Data entries —
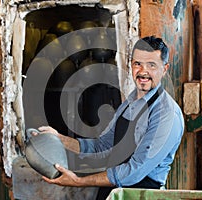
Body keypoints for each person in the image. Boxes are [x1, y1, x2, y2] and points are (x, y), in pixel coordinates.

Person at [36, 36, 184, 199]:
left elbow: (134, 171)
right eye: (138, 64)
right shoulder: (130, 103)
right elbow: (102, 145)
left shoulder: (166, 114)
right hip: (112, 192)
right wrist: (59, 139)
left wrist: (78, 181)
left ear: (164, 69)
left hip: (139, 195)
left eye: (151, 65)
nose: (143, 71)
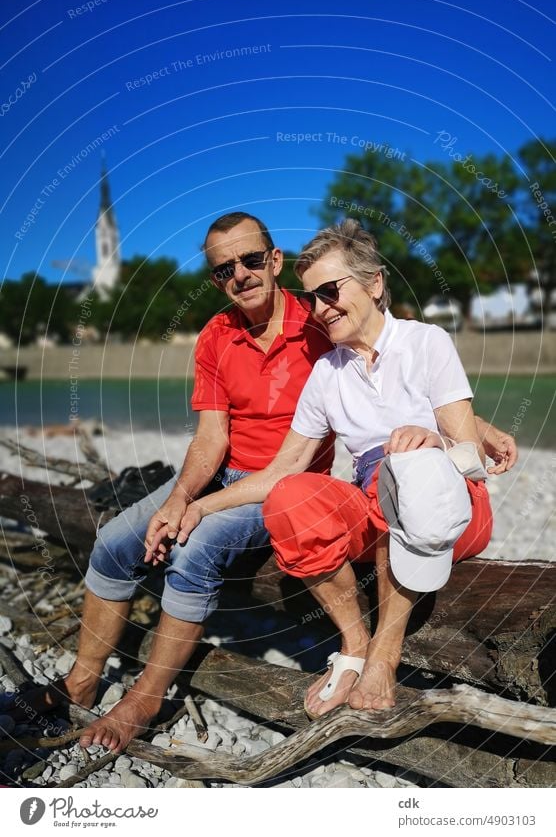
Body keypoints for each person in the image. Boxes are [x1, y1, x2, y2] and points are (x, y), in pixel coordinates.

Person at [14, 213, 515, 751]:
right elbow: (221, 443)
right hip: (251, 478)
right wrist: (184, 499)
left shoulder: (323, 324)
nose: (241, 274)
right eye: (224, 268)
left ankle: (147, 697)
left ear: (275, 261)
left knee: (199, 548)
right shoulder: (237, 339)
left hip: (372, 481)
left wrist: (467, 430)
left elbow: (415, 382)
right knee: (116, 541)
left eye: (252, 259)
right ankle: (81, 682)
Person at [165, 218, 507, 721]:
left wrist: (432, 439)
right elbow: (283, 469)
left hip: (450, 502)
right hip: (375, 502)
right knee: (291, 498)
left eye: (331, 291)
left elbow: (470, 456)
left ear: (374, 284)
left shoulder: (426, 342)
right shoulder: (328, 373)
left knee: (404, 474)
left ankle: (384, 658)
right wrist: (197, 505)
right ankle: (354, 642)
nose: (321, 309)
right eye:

WHAT YOU WILL DO — Transcribe all records verbatim and omit each image.

RESPONSE —
Body keypoints for each person in the image. Boxes are [x1, y1, x2, y2] and points are (x, y), in pixel coordinates.

Person at [36, 36, 184, 199]:
left elbow: (134, 171)
right eye: (138, 64)
right shoulder: (130, 103)
right elbow: (102, 145)
left shoulder: (166, 114)
right hip: (112, 192)
right wrist: (59, 139)
left wrist: (78, 181)
left ear: (164, 69)
left hip: (139, 195)
left eye: (151, 65)
nose: (143, 71)
Body keypoints for each person in the image. Boxes are [x1, y1, x2, y2] and points are (x, y), in pixel coordinates.

Person at [14, 213, 515, 751]:
right elbow: (221, 443)
right hip: (251, 478)
right wrist: (184, 499)
left shoulder: (323, 324)
nose: (241, 274)
right eye: (224, 268)
left ankle: (147, 697)
left ear: (275, 261)
left knee: (199, 548)
right shoulder: (237, 339)
left hip: (372, 481)
left wrist: (467, 430)
left elbow: (415, 382)
right knee: (116, 541)
left eye: (252, 259)
right ankle: (81, 682)
Person at [165, 218, 507, 721]:
left wrist: (432, 439)
right elbow: (283, 469)
left hip: (450, 502)
right hip: (375, 502)
right knee: (291, 498)
left eye: (331, 291)
left elbow: (470, 456)
left ear: (374, 284)
left shoulder: (426, 342)
right shoulder: (328, 373)
left knee: (404, 474)
left ankle: (384, 658)
right wrist: (197, 505)
right ankle: (354, 642)
nose: (321, 309)
right eye:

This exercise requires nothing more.